> [Exercise]: Give the number of lines in this listing that contain the word "pixels", and nothing else.

> [Entries shown]:
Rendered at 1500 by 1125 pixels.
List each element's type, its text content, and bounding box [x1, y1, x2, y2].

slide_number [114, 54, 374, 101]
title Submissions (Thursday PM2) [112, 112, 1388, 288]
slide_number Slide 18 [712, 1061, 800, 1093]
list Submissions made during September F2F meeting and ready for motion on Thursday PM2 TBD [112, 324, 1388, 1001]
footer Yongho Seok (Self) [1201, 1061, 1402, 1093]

---

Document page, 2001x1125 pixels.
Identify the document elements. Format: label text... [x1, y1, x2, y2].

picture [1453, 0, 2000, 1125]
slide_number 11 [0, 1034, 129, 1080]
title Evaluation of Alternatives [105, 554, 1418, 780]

> [The answer]: 2